In 1972, Brouwn exhibited grey filing cabinets at the Documenta 5 in Kassel. Each cabinet consisted of varied numbers of white cards. One of these cabinets held 1000 cards, an outline of a 3000-step walk and the length of the strides between 840 and 890 millimetres.

Brouwn also explored the concept of deformation. In 1974, he drew lines constructing borders upon three sheets of paper. Each of these lines denoted the length of a step. If these sheets were hung together, a movement in a single direction could be observed.

=== Later works and exhibitions ===
Brouwn's works gained fame and earned him positions in a variety of prestigious exhibitions. During his lifetime, his works were included in Documentas 5, 6, 7, and 11, at the Venice Biennale of 1982 (where he represented the Netherlands), and in a 2005 retrospective exhibition at the Van Abbe Museum.

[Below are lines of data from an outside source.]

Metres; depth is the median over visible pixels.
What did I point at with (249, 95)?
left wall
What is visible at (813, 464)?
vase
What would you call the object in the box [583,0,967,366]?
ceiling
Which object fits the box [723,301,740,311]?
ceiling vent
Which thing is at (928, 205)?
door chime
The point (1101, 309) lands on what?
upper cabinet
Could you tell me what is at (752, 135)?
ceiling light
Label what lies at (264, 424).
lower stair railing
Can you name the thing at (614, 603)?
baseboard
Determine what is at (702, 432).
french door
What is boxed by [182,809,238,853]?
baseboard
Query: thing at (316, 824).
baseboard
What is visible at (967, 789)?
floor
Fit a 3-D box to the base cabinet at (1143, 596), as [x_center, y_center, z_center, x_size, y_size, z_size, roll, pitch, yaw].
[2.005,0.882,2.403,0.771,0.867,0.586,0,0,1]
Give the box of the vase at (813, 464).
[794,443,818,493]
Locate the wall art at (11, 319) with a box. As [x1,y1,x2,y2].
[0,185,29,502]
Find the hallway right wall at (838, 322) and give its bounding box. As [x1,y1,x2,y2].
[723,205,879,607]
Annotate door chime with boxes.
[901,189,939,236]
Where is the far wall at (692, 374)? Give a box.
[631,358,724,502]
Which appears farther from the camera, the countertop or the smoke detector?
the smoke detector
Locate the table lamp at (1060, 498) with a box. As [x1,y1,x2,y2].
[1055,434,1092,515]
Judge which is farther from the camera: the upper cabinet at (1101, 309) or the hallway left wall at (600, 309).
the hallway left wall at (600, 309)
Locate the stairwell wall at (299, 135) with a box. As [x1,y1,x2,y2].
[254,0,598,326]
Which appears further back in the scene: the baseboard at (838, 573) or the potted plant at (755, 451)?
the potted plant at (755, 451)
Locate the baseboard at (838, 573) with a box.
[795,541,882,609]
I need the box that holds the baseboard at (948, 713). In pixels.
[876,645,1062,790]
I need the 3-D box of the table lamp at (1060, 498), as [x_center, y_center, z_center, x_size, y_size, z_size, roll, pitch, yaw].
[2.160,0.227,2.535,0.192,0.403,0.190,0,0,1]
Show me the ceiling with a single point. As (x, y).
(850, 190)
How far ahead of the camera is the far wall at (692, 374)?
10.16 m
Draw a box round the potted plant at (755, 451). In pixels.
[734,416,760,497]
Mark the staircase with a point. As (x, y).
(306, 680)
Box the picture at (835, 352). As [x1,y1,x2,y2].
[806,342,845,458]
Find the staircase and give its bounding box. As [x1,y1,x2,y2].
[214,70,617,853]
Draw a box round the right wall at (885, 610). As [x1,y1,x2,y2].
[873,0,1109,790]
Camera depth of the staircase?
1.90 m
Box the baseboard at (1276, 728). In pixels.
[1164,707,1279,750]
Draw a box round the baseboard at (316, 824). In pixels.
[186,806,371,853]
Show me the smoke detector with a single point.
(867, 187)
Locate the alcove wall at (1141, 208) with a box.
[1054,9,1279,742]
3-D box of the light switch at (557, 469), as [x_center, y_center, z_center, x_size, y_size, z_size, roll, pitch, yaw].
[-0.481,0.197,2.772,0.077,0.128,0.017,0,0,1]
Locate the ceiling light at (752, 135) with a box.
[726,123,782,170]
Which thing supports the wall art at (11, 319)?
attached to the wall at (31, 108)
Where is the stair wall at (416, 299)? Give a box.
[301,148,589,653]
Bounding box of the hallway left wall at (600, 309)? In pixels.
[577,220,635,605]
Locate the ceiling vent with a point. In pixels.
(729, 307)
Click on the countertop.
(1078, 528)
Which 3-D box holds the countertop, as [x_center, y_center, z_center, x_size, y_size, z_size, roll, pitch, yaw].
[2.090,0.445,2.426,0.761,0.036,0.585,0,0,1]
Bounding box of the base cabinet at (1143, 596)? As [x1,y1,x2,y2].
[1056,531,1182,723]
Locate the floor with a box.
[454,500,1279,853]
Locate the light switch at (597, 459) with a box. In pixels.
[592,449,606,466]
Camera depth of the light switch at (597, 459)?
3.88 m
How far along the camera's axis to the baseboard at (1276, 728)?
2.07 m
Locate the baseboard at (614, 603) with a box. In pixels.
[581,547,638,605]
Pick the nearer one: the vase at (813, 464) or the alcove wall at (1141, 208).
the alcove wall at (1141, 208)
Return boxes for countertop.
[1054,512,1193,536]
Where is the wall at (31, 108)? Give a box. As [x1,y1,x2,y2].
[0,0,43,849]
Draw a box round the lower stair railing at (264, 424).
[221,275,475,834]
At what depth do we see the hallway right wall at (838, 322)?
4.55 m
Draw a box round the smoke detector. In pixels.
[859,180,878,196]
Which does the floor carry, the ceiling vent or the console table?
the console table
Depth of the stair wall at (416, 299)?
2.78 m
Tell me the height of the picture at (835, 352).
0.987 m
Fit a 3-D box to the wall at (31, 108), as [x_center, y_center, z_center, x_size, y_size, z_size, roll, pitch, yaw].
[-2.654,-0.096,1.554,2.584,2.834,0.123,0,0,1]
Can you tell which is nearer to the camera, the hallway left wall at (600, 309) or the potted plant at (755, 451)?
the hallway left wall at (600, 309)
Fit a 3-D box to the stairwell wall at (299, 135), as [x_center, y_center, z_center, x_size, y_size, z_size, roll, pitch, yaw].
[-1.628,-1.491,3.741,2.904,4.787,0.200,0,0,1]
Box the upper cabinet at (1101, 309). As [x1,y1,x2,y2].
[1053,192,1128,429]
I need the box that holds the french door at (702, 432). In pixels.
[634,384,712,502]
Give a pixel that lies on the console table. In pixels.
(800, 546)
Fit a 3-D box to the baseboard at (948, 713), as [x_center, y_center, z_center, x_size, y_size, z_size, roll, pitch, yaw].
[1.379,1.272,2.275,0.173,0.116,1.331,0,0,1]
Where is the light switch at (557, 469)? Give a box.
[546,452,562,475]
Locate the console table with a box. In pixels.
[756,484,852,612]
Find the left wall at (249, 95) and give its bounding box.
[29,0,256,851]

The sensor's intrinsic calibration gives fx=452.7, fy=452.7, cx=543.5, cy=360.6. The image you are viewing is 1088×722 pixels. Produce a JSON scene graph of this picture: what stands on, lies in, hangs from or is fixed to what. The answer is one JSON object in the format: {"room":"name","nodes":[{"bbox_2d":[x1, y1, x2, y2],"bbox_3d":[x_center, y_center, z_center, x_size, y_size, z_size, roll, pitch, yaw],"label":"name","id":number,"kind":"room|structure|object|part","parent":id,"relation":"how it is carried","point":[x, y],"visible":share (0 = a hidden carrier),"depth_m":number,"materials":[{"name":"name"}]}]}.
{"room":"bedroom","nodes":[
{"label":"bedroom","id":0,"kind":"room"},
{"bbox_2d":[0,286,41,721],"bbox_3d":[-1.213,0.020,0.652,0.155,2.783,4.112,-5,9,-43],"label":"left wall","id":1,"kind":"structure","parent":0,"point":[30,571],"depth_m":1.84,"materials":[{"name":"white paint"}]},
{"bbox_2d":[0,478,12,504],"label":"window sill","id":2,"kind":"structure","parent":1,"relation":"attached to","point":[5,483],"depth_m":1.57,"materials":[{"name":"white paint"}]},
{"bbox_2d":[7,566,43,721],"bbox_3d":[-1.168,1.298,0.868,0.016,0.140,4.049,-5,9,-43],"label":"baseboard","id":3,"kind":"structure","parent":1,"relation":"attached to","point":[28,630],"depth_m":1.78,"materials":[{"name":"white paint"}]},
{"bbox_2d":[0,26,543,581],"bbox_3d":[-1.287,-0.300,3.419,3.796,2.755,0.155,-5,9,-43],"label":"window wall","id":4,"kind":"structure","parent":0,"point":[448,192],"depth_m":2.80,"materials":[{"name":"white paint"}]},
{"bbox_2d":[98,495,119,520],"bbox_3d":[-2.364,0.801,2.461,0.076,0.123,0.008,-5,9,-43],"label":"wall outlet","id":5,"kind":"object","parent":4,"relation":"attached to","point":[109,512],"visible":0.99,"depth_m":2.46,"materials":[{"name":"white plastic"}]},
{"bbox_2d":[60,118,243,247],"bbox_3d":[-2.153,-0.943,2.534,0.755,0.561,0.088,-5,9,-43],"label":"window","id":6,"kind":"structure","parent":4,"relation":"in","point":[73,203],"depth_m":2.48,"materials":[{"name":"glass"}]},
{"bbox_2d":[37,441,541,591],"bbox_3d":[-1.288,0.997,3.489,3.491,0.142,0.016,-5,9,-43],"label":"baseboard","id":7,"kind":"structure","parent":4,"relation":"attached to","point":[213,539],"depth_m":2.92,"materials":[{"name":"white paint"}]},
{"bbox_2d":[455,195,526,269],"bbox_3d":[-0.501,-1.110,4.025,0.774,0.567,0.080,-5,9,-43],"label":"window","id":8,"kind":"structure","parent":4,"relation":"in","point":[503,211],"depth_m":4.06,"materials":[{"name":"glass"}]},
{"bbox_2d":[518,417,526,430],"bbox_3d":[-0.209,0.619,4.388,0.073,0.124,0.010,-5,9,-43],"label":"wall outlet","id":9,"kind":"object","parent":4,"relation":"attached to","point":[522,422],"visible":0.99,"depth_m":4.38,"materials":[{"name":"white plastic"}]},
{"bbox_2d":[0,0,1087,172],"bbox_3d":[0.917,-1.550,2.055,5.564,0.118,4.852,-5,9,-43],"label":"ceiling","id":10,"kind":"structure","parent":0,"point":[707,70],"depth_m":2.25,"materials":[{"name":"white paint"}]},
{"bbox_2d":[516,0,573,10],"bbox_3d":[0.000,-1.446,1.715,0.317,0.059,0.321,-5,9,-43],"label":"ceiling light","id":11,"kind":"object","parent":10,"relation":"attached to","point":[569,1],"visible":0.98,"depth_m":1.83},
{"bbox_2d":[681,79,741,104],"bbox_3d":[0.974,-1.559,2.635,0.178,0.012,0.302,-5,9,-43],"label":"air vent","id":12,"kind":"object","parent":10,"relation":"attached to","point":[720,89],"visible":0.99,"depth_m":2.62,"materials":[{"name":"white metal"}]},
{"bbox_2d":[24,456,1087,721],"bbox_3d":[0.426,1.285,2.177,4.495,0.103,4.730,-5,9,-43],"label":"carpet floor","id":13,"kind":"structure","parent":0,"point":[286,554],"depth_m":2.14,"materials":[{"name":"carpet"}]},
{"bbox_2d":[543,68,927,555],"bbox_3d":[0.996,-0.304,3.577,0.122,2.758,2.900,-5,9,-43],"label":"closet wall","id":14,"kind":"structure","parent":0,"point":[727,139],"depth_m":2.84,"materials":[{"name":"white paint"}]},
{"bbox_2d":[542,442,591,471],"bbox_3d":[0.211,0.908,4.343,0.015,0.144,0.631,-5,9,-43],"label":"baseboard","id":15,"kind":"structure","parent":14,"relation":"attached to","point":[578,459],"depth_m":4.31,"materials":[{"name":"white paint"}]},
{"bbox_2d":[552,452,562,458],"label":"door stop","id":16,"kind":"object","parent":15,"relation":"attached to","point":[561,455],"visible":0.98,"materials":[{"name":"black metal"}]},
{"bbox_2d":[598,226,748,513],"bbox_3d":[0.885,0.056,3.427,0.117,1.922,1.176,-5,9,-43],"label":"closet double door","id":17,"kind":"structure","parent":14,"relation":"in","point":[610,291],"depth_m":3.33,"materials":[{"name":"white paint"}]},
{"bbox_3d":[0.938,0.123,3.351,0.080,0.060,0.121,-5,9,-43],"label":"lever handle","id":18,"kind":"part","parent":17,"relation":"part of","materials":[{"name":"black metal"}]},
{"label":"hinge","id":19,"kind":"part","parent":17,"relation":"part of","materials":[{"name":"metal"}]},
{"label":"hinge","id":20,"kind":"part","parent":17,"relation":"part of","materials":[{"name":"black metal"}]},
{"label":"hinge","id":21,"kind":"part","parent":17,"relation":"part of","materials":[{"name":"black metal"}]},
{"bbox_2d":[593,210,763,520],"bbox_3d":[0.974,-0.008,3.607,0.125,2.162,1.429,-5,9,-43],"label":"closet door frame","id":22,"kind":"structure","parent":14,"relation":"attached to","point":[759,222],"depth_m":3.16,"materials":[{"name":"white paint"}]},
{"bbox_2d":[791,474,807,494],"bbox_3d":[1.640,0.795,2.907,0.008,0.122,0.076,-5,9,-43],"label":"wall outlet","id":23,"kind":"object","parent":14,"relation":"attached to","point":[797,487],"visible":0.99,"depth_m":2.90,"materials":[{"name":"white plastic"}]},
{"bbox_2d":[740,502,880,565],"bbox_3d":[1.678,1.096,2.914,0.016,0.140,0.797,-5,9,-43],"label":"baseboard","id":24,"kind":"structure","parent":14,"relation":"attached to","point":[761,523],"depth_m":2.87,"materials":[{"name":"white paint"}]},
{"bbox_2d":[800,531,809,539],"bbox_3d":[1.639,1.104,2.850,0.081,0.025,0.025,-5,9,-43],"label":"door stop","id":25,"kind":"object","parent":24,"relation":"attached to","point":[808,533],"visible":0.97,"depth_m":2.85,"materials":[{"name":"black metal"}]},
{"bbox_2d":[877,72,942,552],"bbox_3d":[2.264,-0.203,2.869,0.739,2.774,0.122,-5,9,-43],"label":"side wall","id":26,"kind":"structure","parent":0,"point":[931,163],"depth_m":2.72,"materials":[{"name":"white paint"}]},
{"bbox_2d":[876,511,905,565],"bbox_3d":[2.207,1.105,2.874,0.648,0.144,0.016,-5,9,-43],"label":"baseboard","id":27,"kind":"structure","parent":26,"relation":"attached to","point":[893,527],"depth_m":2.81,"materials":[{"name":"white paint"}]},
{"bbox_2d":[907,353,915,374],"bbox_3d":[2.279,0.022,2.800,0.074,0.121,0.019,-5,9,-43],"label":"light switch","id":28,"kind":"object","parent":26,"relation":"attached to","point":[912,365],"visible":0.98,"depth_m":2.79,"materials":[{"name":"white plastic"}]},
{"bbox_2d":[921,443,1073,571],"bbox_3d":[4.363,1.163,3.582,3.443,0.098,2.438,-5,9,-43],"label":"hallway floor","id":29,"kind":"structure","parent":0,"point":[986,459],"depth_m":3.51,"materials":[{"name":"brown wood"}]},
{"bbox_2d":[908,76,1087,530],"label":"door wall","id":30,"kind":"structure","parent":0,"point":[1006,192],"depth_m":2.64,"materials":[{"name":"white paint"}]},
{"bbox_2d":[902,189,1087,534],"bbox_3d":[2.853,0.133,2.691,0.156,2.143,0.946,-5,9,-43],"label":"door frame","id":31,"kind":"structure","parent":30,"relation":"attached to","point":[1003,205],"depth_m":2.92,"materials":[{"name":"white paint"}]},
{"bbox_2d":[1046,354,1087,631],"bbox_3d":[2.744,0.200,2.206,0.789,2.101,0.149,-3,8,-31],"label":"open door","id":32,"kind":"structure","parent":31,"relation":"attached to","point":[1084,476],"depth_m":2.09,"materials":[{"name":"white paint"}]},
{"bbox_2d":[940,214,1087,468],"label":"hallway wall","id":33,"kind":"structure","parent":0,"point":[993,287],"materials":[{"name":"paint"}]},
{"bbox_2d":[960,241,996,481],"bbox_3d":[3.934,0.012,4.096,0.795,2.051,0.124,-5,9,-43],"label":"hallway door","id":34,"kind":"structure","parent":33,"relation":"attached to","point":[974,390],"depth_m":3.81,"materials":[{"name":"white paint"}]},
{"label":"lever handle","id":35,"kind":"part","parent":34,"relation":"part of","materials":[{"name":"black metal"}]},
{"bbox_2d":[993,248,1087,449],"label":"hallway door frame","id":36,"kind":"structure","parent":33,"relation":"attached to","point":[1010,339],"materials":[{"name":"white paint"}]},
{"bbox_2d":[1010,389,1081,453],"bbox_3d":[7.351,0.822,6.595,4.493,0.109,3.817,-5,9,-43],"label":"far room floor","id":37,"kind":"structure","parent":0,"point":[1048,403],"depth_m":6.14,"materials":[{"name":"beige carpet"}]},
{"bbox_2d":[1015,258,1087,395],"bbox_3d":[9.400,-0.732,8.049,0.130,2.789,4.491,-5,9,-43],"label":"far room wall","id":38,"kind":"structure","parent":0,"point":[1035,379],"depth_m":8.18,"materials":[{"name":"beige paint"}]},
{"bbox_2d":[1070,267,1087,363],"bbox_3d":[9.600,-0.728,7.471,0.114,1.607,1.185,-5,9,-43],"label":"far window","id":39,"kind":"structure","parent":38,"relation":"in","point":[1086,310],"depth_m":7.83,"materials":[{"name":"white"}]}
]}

Another dominant trait of Brouwn's conceptualism was his absence. Brouwn refrained from attending exhibitions of his works and no bibliographical information was supplied to his audiences when viewing such exhibitions. In exhibition catalogues, the following phrase was often seen:“At the request of the artist, no bibliographical information is provided here”.

== Critical response ==
Brouwn's works were included in various prestigious exhibitions such as Documentas 5, 6, 7 and 11, and the 1982 Venice Biennale. In 2005, a retrospective collection of Brouwn's works was exhibited in the Van Abbe Museum in Eindhoven, Netherlands. His practice and works have influenced various critics, artists and contemporary aesthetics. When discussing Brouwn's conceptualism in the 1960s, Art historian, critic, educator and author Antje von Graevenitz explained that “from 1960 up to the present, his work would indeed appear to be exemplary of the intentions and realisations of that period”. Dutch writer Oscar van den Boogard analysed the role of the audience as active participants of Brouwn's works, especially with BROUWNTOYS 4000AD., stating that Brouwn “wants the viewer to become his work" and "[t]hat is only possible by letting the viewers complete his work in their imagination, over and over again. They are forced to become space and distance, forced to experience space as if it were 4000 AD”. Belgian curator and writer Laura Herman critiqued Brouwn's manipulation of existing and creation of new units of measurement, explaining that “a sly sense of humour permeates the artist’s appropriation of bureaucratic language, which he manipulated toward his own ends."

== Legacy ==

=== Artistic and cultural influence ===
The works and practice of Brouwn are said to have shaped future conceptualist thinking and aesthetics. Laura Herman stated that Brouwn continues to inform contemporary observations and reflections of scaled perspectives. The signature absence of Brouwn and its impact upon Conceptualist style is evaluated by Modern Edition founder Mike Brennan, who stated that Brouwn is “an almost legendary figure whose practice is marked by insistence on various absences… and is famously reclusive".